• What this task involves:
A copy of the listing below is needed, exact in every line and without images.

• Supplied data:
--- START ---
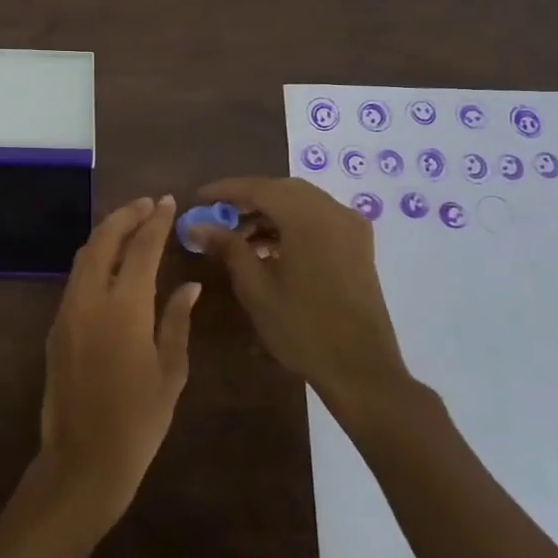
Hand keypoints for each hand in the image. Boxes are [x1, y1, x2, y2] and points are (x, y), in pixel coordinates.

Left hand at [35, 195, 199, 531]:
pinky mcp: (55, 327)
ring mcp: (67, 312)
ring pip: (84, 257)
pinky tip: (111, 264)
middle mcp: (89, 300)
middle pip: (103, 241)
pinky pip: (75, 279)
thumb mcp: (171, 371)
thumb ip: (177, 321)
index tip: (167, 201)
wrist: (83, 458)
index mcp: (124, 308)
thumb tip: (189, 286)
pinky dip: (94, 259)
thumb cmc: (139, 421)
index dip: (155, 221)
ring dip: (107, 235)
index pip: (141, 249)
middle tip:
--- END ---
• Written answer:
Hand keypoints for each hand in the image. Boxes are [x1, y1, x2, y2] and points are (x, y), in pixel coordinates.

Left hand at [35, 195, 199, 531]:
pinky mcp: (55, 327)
ring mcp: (67, 312)
ring pip: (84, 257)
pinky tip: (111, 264)
middle mcp: (89, 300)
middle pip: (103, 241)
pinky pip: (75, 279)
thumb mcp: (171, 371)
thumb ip: (177, 321)
index tip: (167, 201)
wrist: (83, 458)
index mcp: (124, 308)
thumb tip: (189, 286)
pinky dip: (94, 259)
thumb cmc: (139, 421)
index dip: (155, 221)
ring dip: (107, 235)
index pip: (141, 249)
middle tip:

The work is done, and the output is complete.